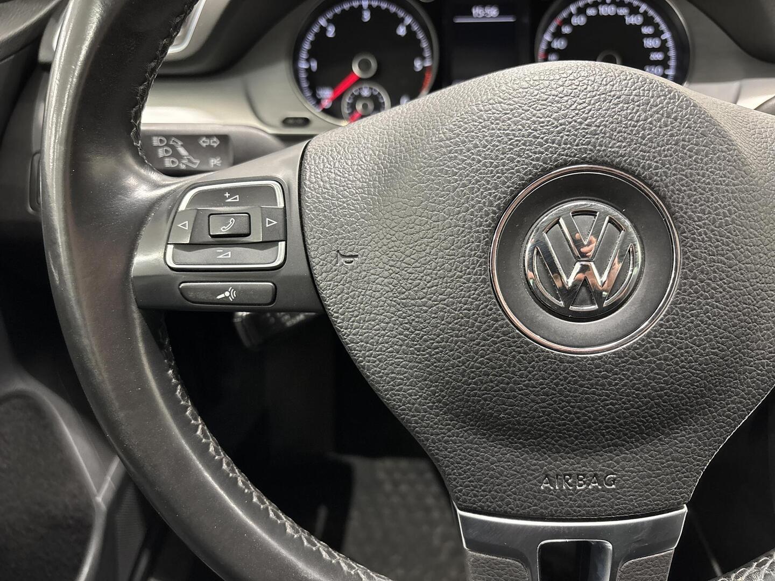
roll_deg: +3.0
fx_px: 582
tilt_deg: -34.4
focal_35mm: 26
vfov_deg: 53.1
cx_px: 388
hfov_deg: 67.3
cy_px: 290
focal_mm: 5.96
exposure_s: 1/43
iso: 500
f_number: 1.6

+-------+

ASSIGNED TASK
The last part of the records is the answer, beginning at the line that holds "focal_35mm: 26" and including the final line, repeated exactly.

THE COMPLETED TASK
focal_35mm: 26
vfov_deg: 53.1
cx_px: 388
hfov_deg: 67.3
cy_px: 290
focal_mm: 5.96
exposure_s: 1/43
iso: 500
f_number: 1.6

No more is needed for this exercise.